■ TASK
Please repeat the entries exactly as they appear and omit any images.

■ INFORMATION PROVIDED
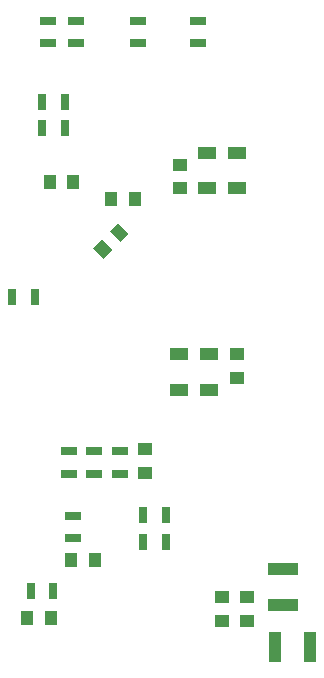
<source format=gbr>
G04 #@! TF.FileFunction,Paste,Bot*
%FSLAX46Y46*%
G04 Gerber Fmt 4.6, Leading zero omitted, Abs format (unit mm)*
G04 Created by KiCad (PCBNEW 4.0.1-2.201512121406+6195~38~ubuntu14.04.1-stable) date Sun 27 Dec 2015 07:04:44 PM CET*
%MOMM*%
G01*
G04 APERTURE LIST*
%ADD10C,0.100000*%
%ADD11R,1.300800X1.050800*%
%ADD12R,1.650800X1.050800*%
%ADD13R,1.050800X1.300800*%
%ADD14R,2.550800X1.050800*%
%ADD15R,1.050800X2.550800*%
%ADD16R,1.350800X0.750800*%
%ADD17R,0.750800X1.350800*%
G04 APERTURE END LIST*
D10*
D11*
X100351790Y-111714023D03*
X100351790Y-109714023D03*
D12*
X97938790Y-112722024D03*
X97938790Y-109722024D03*
X95398790Y-112722023D03*
X95398790Y-109722023D03*
D10*
G36*
X90280719Y-98588277D02*
X91200523Y-99508081D01*
X90457495Y-100251109D01*
X89537691Y-99331305D01*
X90280719Y-98588277D01*
X90280719Y-98588277D01*
G37*
G36*
X88866505Y-100002491D02*
X89786309Y-100922295D01*
X89043281Y-101665323D01*
X88123477Y-100745519D01*
X88866505Y-100002491D01*
X88866505Y-100002491D01*
G37*
D13*
X89678000Y-96570800D03*
X91678000Y-96570800D03*
X84471000Y-95173800D03*
X86471000Y-95173800D03*
D11*
X92583000Y-117745000D03*
X92583000Y-119745000D03*
D13*
X82566000Y-132080000D03*
X84566000Y-132080000D03*
D11*
X101219000Y-130318000D03*
X101219000Y-132318000D03*
X99060000Y-130318000D03*
X99060000Y-132318000D03*
D13*
X88299800Y-127177800D03*
X86299800Y-127177800D03*
D14*
X104267000Y-127913000D03*
X104267000Y-130913000D03*
D15*
X106529000Y-134493000D03*
X103529000Y-134493000D03*
D16*
X91948000Y-81473000D03*
X91948000Y-83373000D03*
X86741000Y-83373000D03*
X86741000Y-81473000D03*
X84328000Y-81473000D03*
X84328000Y-83373000D03*
X97028000Y-83373000D03*
X97028000Y-81473000D03*
D17*
X81295200Y-104876600D03*
X83195200Y-104876600D03*
D16*
X90424000Y-119822000D03*
X90424000Y-117922000D03*
X88265000Y-117922000D03*
X88265000Y-119822000D03*
X86106000Y-117922000D03*
X86106000Y-119822000D03*
X86487000Y-125283000D03*
X86487000Y-123383000D03*
D17*
X84770000Y-129794000D03*
X82870000Y-129794000D03*
X92395000Y-123317000D03*
X94295000Y-123317000D03*
X92395000Y-125603000D03*
X94295000Y-125603000D03*
D11*
X95504000Y-93665800D03*
X95504000Y-95665800D03*
D17*
X83835200Y-90576400D03*
X85735200Y-90576400D03*
X83835200Y-88392000D03*
X85735200Y-88392000D03*
D12*
X97790000Y-92657800D03*
X97790000Y-95657800D03*
X100330000Y-92657800D03*
X100330000Y-95657800D03*
M02*

</source>
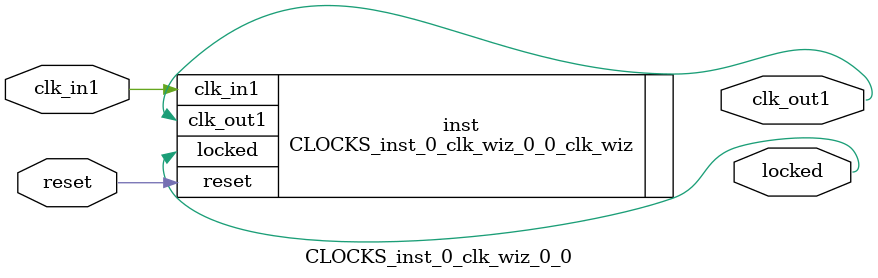
<source format=v>


`timescale 1ps/1ps

(* CORE_GENERATION_INFO = "CLOCKS_inst_0_clk_wiz_0_0,clk_wiz_v6_0_9_0_0,{component_name=CLOCKS_inst_0_clk_wiz_0_0,use_phase_alignment=true,use_min_o_jitter=false,use_max_i_jitter=false,use_dyn_phase_shift=false,use_inclk_switchover=false,use_dyn_reconfig=false,enable_axi=0,feedback_source=FDBK_AUTO,PRIMITIVE=MMCM,num_out_clk=1,clkin1_period=27.778,clkin2_period=10.0,use_power_down=false,use_reset=true,use_locked=true,use_inclk_stopped=false,feedback_type=SINGLE,CLOCK_MGR_TYPE=NA,manual_override=false}" *)

module CLOCKS_inst_0_clk_wiz_0_0 
 (
  // Clock out ports
  output        clk_out1,
  // Status and control signals
  input         reset,
  output        locked,
 // Clock in ports
  input         clk_in1
 );

  CLOCKS_inst_0_clk_wiz_0_0_clk_wiz inst
  (
  // Clock out ports  
  .clk_out1(clk_out1),
  // Status and control signals               
  .reset(reset), 
  .locked(locked),
 // Clock in ports
  .clk_in1(clk_in1)
  );

endmodule

</source>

■ SOLUTION FOR THIS EXERCISE
<source format=gbr>
G04 #@! TF.FileFunction,Paste,Bot*
%FSLAX46Y46*%
G04 Gerber Fmt 4.6, Leading zero omitted, Abs format (unit mm)*
G04 Created by KiCad (PCBNEW 4.0.1-2.201512121406+6195~38~ubuntu14.04.1-stable) date Sun 27 Dec 2015 07:04:44 PM CET*
%MOMM*%
G01*
G04 APERTURE LIST*
%ADD10C,0.100000*%
%ADD11R,1.300800X1.050800*%
%ADD12R,1.650800X1.050800*%
%ADD13R,1.050800X1.300800*%
%ADD14R,2.550800X1.050800*%
%ADD15R,1.050800X2.550800*%
%ADD16R,1.350800X0.750800*%
%ADD17R,0.750800X1.350800*%
G04 APERTURE END LIST*
D10*
D11*
X100351790Y-111714023D03*
X100351790Y-109714023D03*
D12*
X97938790Y-112722024D03*
X97938790Y-109722024D03*
X95398790Y-112722023D03*
X95398790Y-109722023D03*
D10*
G36*
X90280719Y-98588277D02*
X91200523Y-99508081D01*
X90457495Y-100251109D01*
X89537691Y-99331305D01*
X90280719Y-98588277D01*
X90280719Y-98588277D01*
G37*
G36*
X88866505Y-100002491D02*
X89786309Y-100922295D01*
X89043281Y-101665323D01*
X88123477Y-100745519D01*
X88866505Y-100002491D01*
X88866505Y-100002491D01*
G37*
D13*
X89678000Y-96570800D03*
X91678000Y-96570800D03*
X84471000Y-95173800D03*
X86471000Y-95173800D03*
D11*
X92583000Y-117745000D03*
X92583000Y-119745000D03*
D13*
X82566000Y-132080000D03*
X84566000Y-132080000D03*
D11*
X101219000Y-130318000D03*
X101219000Y-132318000D03*
X99060000Y-130318000D03*
X99060000Y-132318000D03*
D13*
X88299800Y-127177800D03*
X86299800Y-127177800D03*
D14*
X104267000Y-127913000D03*
X104267000Y-130913000D03*
D15*
X106529000Y-134493000D03*
X103529000Y-134493000D03*
D16*
X91948000Y-81473000D03*
X91948000Y-83373000D03*
X86741000Y-83373000D03*
X86741000Y-81473000D03*
X84328000Y-81473000D03*
X84328000Y-83373000D03*
X97028000Y-83373000D03*
X97028000Y-81473000D03*
D17*
X81295200Y-104876600D03*
X83195200Y-104876600D03*
D16*
X90424000Y-119822000D03*
X90424000Y-117922000D03*
X88265000Y-117922000D03*
X88265000Y-119822000D03*
X86106000Y-117922000D03*
X86106000Y-119822000D03*
X86487000Y-125283000D03*
X86487000Y-123383000D03*
D17*
X84770000Y-129794000D03*
X82870000Y-129794000D03*
X92395000Y-123317000D03*
X94295000Y-123317000D03*
X92395000Y-125603000D03*
X94295000Y-125603000D03*
D11*
X95504000Y-93665800D03*
X95504000Y-95665800D03*
D17*
X83835200Y-90576400D03*
X85735200Y-90576400D03*
X83835200Y-88392000D03*
X85735200Y-88392000D03*
D12*
X97790000Y-92657800D03*
X97790000Y-95657800D03*
X100330000Y-92657800D03*
X100330000Y-95657800D03*
M02*

</source>
<source format=v>


`timescale 1ps/1ps

(* CORE_GENERATION_INFO = "CLOCKS_inst_0_clk_wiz_0_0,clk_wiz_v6_0_9_0_0,{component_name=CLOCKS_inst_0_clk_wiz_0_0,use_phase_alignment=true,use_min_o_jitter=false,use_max_i_jitter=false,use_dyn_phase_shift=false,use_inclk_switchover=false,use_dyn_reconfig=false,enable_axi=0,feedback_source=FDBK_AUTO,PRIMITIVE=MMCM,num_out_clk=1,clkin1_period=27.778,clkin2_period=10.0,use_power_down=false,use_reset=true,use_locked=true,use_inclk_stopped=false,feedback_type=SINGLE,CLOCK_MGR_TYPE=NA,manual_override=false}" *)

module CLOCKS_inst_0_clk_wiz_0_0 
 (
  // Clock out ports
  output        clk_out1,
  // Status and control signals
  input         reset,
  output        locked,
 // Clock in ports
  input         clk_in1
 );

  CLOCKS_inst_0_clk_wiz_0_0_clk_wiz inst
  (
  // Clock out ports  
  .clk_out1(clk_out1),
  // Status and control signals               
  .reset(reset), 
  .locked(locked),
 // Clock in ports
  .clk_in1(clk_in1)
  );

endmodule

</source>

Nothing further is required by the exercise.